Director: Stephen Belber
Cast: Patrick Stewart, Carla Gugino, Matthew Lillard
MPAA Rating: (for language, sexual dialogue and some drug use)
Running Time: 1:32
Release Date: 1/14/15 (limited); 1/23/15 (wider)
Review by Mark Dujsik | January 22, 2015
Patrick Stewart dominates Match with a performance that begins as a cliché and slowly reveals that the cliché is itself the performance of a man who wants to hide that there really isn't much behind it. It's what he believes people expect from a Julliard ballet professor—a little lilt in his inflection, a loose physicality, and an unbridled enthusiasm about dance, his career, and himself. Tobias Powell has plenty of stories to tell if one finds him in the mood to relate them, although it seems that the opportunities for him to wax nostalgic about his experiences have dwindled in recent years.
That's perhaps why, when Lisa (Carla Gugino) and Mike (Matthew Lillard) arrive to hear what he has to say about the history of dance and where it's going for her dissertation on the subject, he's more than happy to accommodate them with a personal history. His telling starts in a Greek restaurant, continues as they walk down the street to his home, and is barely finished when they actually arrive at his spacious apartment, where he's proud to announce that he doesn't pay much in rent. He's a man who loves the little details, and he'll go on with the specifics all day if one doesn't stop him.
We first see Tobias—"Tobi," he insists, but never "sir," as he politely scolds one of his students—in his element. He's teaching a class, applauding his students' hard work, and complimenting a student who asks for some feedback. It's all business. He turns down an offer from another faculty member to attend a dinner party over the weekend, and we know it's not the first time he's turned down an invitation to a social event. Next, we see a montage of his life outside of teaching—knitting in bed, eating at a tiny table in his kitchen, and clipping his fingernail into a jar.
When he shows up at the restaurant to meet the married couple from Seattle, he's a bundle of nervous energy. He's shaking. He asks the restaurant manager to provide something for his company to munch on while they talk.
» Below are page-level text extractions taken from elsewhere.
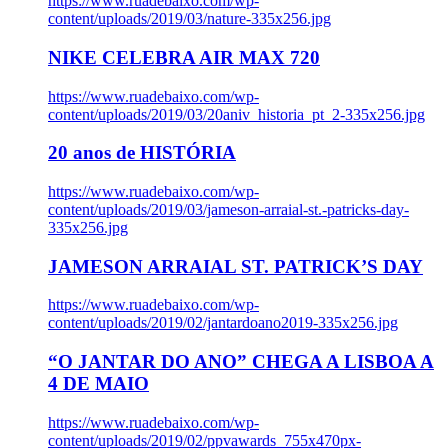
https://www.ruadebaixo.com/wp-
content/uploads/2019/03/nature-335x256.jpg
NIKE CELEBRA AIR MAX 720
https://www.ruadebaixo.com/wp-
content/uploads/2019/03/20aniv_historia_pt_2-335x256.jpg
20 anos de HISTÓRIA
https://www.ruadebaixo.com/wp-
content/uploads/2019/03/jameson-arraial-st.-patricks-day-
335x256.jpg
JAMESON ARRAIAL ST. PATRICK’S DAY
https://www.ruadebaixo.com/wp-
content/uploads/2019/02/jantardoano2019-335x256.jpg
“O JANTAR DO ANO” CHEGA A LISBOA A
4 DE MAIO
https://www.ruadebaixo.com/wp-
content/uploads/2019/02/ppvawards_755x470px-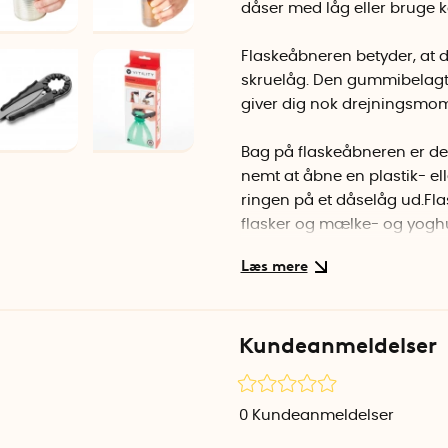
dåser med låg eller bruge ka
Flaskeåbneren betyder, at d
skruelåg. Den gummibelagte
giver dig nok drejningsmom
Bag på flaskeåbneren er de
nemt at åbne en plastik- eller
ringen på et dåselåg ud.Fl
flasker og mælke- og yoghu
kan dog teknisk set også gr
cm og 4 cm.
Specifikationer
Kundeanmeldelser
Længde: 15,5 cm
Bredde: 4,5 cm
Højde: 1 cm
0
Kundeanmeldelser
Vægt: 70 gram
Materiale: stål og TRP-plast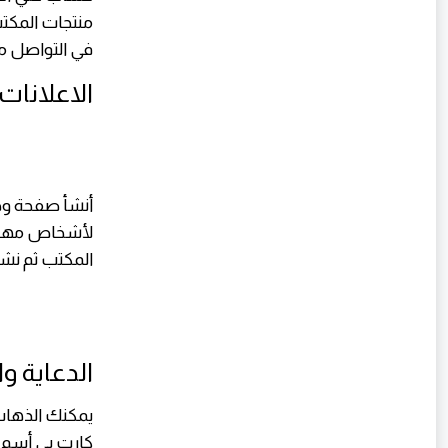
منتجات المكت
في التواصل 
الاعلانات
أنشأ صفحة وحد
لأشخاص مهتمو
المكتب ثم نش
الدعاية و
يمكنك الذهاب
كارت بي أسم 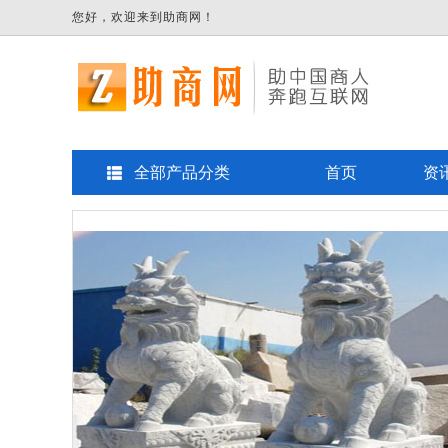
您好，欢迎来到助商网！
全部产品分类
首页
资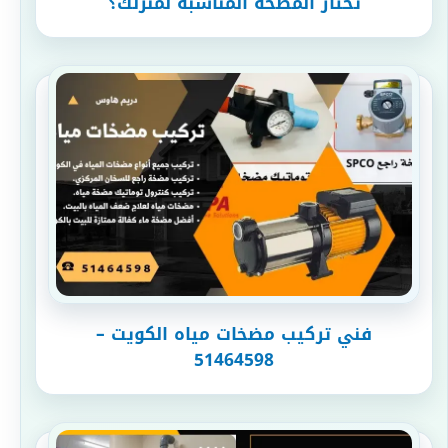
تختار المضخة المناسبة لمنزلك؟
فني تركيب مضخات مياه الكويت –
51464598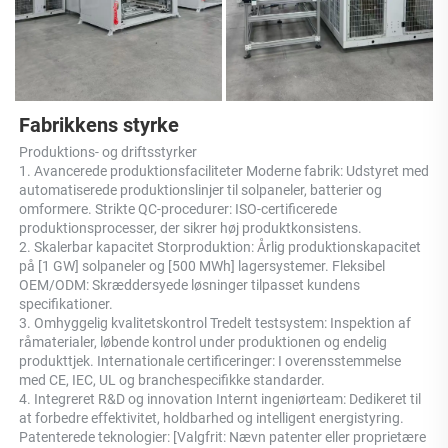
Fabrikkens styrke 
Produktions- og driftsstyrker 
1. Avancerede produktionsfaciliteter Moderne fabrik: Udstyret med 
automatiserede produktionslinjer til solpaneler, batterier og 
omformere. Strikte QC-procedurer: ISO-certificerede 
produktionsprocesser, der sikrer høj produktkonsistens. 
2. Skalerbar kapacitet Storproduktion: Årlig produktionskapacitet 
på [1 GW] solpaneler og [500 MWh] lagersystemer. Fleksibel 
OEM/ODM: Skræddersyede løsninger tilpasset kundens 
specifikationer. 
3. Omhyggelig kvalitetskontrol Tredelt testsystem: Inspektion af 
råmaterialer, løbende kontrol under produktionen og endelig 
produkttjek. Internationale certificeringer: I overensstemmelse 
med CE, IEC, UL og branchespecifikke standarder. 
4. Integreret R&D og innovation Internt ingeniørteam: Dedikeret til 
at forbedre effektivitet, holdbarhed og intelligent energistyring. 
Patenterede teknologier: [Valgfrit: Nævn patenter eller proprietære 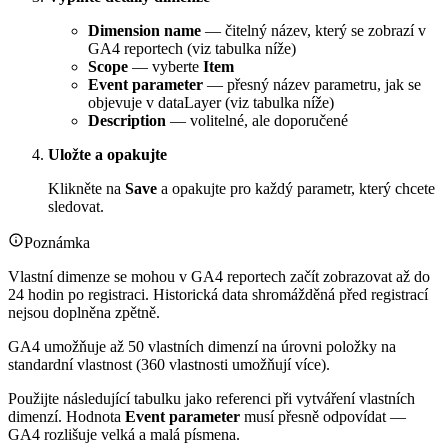
Dimension name
— čitelný název, který se zobrazí v
GA4 reportech (viz tabulka níže)
Scope
— vyberte
Item
Event parameter
— přesný název parametru, jak se
objevuje v dataLayer (viz tabulka níže)
Description
— volitelné, ale doporučené
Uložte a opakujte
Klikněte na
Save
a opakujte pro každý parametr, který chcete
sledovat.
Poznámka
Vlastní dimenze se mohou v GA4 reportech začít zobrazovat až do
24 hodin po registraci. Historická data shromážděná před registrací
nejsou doplněna zpětně.
GA4 umožňuje až 50 vlastních dimenzí na úrovni položky na
standardní vlastnost (360 vlastnosti umožňují více).
Použijte následující tabulku jako referenci při vytváření vlastních
dimenzí. Hodnota
Event parameter
musí přesně odpovídat —
GA4 rozlišuje velká a malá písmena.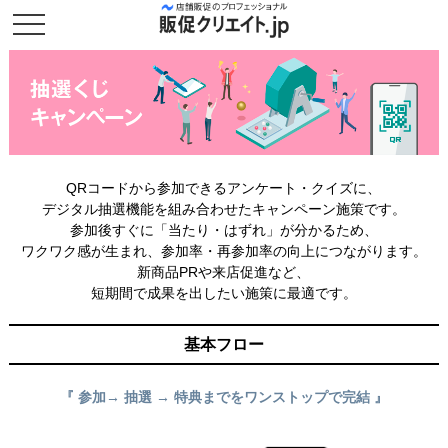
QRコードから参加できるアンケート・クイズに、
デジタル抽選機能を組み合わせたキャンペーン施策です。
参加後すぐに「当たり・はずれ」が分かるため、
ワクワク感が生まれ、参加率・再参加率の向上につながります。
新商品PRや来店促進など、
短期間で成果を出したい施策に最適です。
基本フロー
『 参加→ 抽選 → 特典までをワンストップで完結 』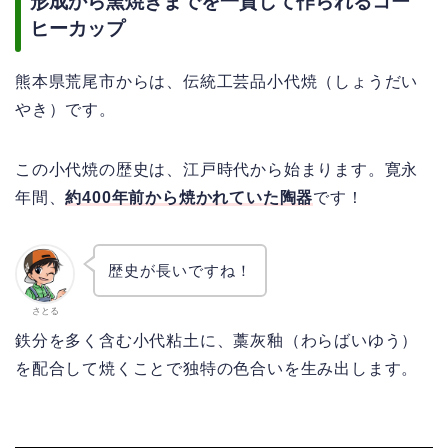
形成から窯焼きまでを一貫して作られるコー
ヒーカップ
熊本県荒尾市からは、伝統工芸品小代焼（しょうだい
やき）です。
この小代焼の歴史は、江戸時代から始まります。寛永
年間、
約400年前から焼かれていた陶器
です！
歴史が長いですね！
さとる
鉄分を多く含む小代粘土に、藁灰釉（わらばいゆう）
を配合して焼くことで独特の色合いを生み出します。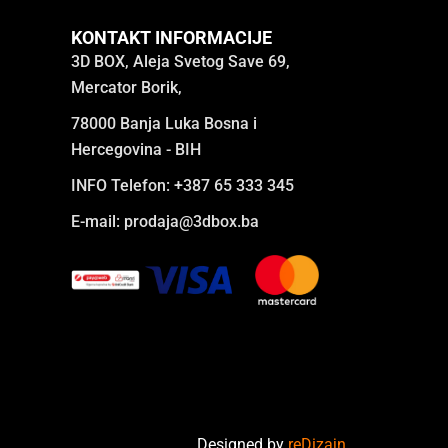
KONTAKT INFORMACIJE
3D BOX, Aleja Svetog Save 69,
Mercator Borik,
78000 Banja Luka Bosna i
Hercegovina - BIH
INFO Telefon: +387 65 333 345
E-mail:
prodaja@3dbox.ba
Designed by
reDizajn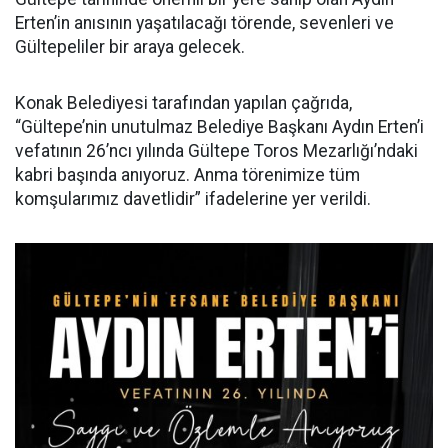
Erten’in anısının yaşatılacağı törende, sevenleri ve
Gültepeliler bir araya gelecek.
Konak Belediyesi tarafından yapılan çağrıda,
“Gültepe’nin unutulmaz Belediye Başkanı Aydın Erten’i
vefatının 26’ncı yılında Gültepe Toros Mezarlığı’ndaki
kabri başında anıyoruz. Anma törenimize tüm
komşularımız davetlidir” ifadelerine yer verildi.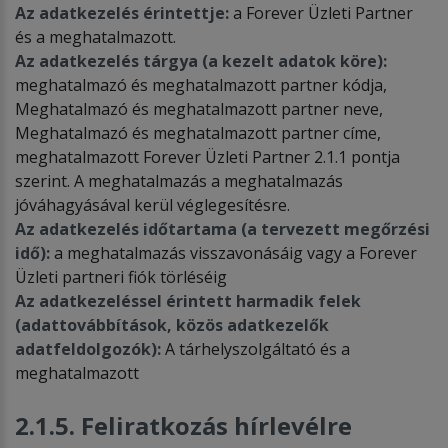
Az adatkezelés érintettje:
a Forever Üzleti Partner
és a meghatalmazott.
Az adatkezelés tárgya (a kezelt adatok köre):
meghatalmazó és meghatalmazott partner kódja,
Meghatalmazó és meghatalmazott partner neve,
Meghatalmazó és meghatalmazott partner címe,
meghatalmazott Forever Üzleti Partner 2.1.1 pontja
szerint. A meghatalmazás a meghatalmazás
jóváhagyásával kerül véglegesítésre.
Az adatkezelés időtartama (a tervezett megőrzési
idő):
a meghatalmazás visszavonásáig vagy a Forever
Üzleti partneri fiók törléséig
Az adatkezeléssel érintett harmadik felek
(adattovábbítások, közös adatkezelők
adatfeldolgozók):
A tárhelyszolgáltató és a
meghatalmazott
2.1.5. Feliratkozás hírlevélre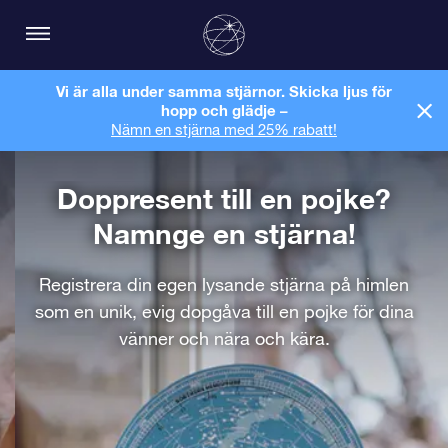
Vi är alla under samma stjärnor. Skicka ljus för
hopp och glädje –
Nämn en stjärna med 25% rabatt!
Doppresent till en pojke?
Namnge en stjärna!
Registrera din egen lysande stjärna på himlen
som en unik, evig dopgåva till en pojke för dina
vänner och nära och kära.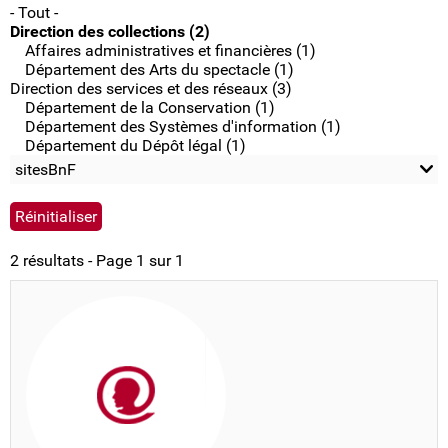
- Tout -
Direction des collections (2)
Affaires administratives et financières (1)
Département des Arts du spectacle (1)
Direction des services et des réseaux (3)
Département de la Conservation (1)
Département des Systèmes d'information (1)
Département du Dépôt légal (1)
sitesBnF
2 résultats - Page 1 sur 1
Their arrival, he says, is "a violation" of his solitude. He spends part of their introductory chatter apologizing for comparing the softness of Lisa's jacket to a baby's rear end, constantly asking if a certain phrase is "what people say," and never seeming comfortable in the presence of others.
Once he gets to dance, though, he's putting a show. The only subject that thrills him more is when Lisa starts asking about the sexual element of the dance community in the 1960s. Mike starts to get impatient and really wants to know about Tobi's sex life during a specific period.
It's not a surprise that Lisa and Mike aren't there to talk about dance, and it's not a shock to learn what they really want to know. The screenplay by director Stephen Belber is impatient, too, and once it's revealed what's really happening (It's commendable that Belber and cinematographer Luke Geissbuhler change from static shots to a handheld approach as the tone of the conversation shifts, if only that it gives what amounts to a chamber play a bit more visual vitality), the movie rushes through the conflict. Accusations are thrown. Denials are offered. Everyone is on edge, and then Mike charges Tobi with a cotton swab.
It's a big explosion of melodrama coming out of characters whom we've only just met and whose identities are intentionally disguised—Lisa and Mike for reasons that become obvious and Tobi for reasons that he has been debating within himself for decades. The movie calms down considerably after that, though, with Mike disappearing to do an errand, leaving Tobi and Lisa alone in the apartment to contemplate the fallout of what has been revealed, what has happened, and what, if anything, is to be done about it.
Here, the story loses the tension inherent in its setup but gains a better, more melancholy insight into its characters. Tobi and Lisa talk, and while the conversation may revolve around the revelation, their dialogue doesn't depend on it.
They speak of consequences, of the past's effect on the present, and of uncertainty in the future. Tobi is a man who equally loves and regrets his life, but "The whole thing eventually blurs, and it's just my life." Lisa doesn't know what has happened to her husband or why, after an entire lifetime of living with a certain knowledge, something clicked in his mind to change his outlook on life. Stewart may hold the reins of the movie, but Gugino, whose performance is filled with impromptu moments of uninhibited empathy (Note the way Lisa tries to stop Mike's outburst by simply placing her head against his chest), is the understated foil to the other characters and the movie itself.
The middle section of Match is so strong—looking past the melodrama to the hurt, lonely people underneath it—that it's unfortunate Belber hurries the resolution, too. It feels too simple, settling decades of anger and regret with a few scenes of dialogue and a couple shots of the characters on a new path. At this point, we know there's more to these characters, yet the movie treats them as if there were less.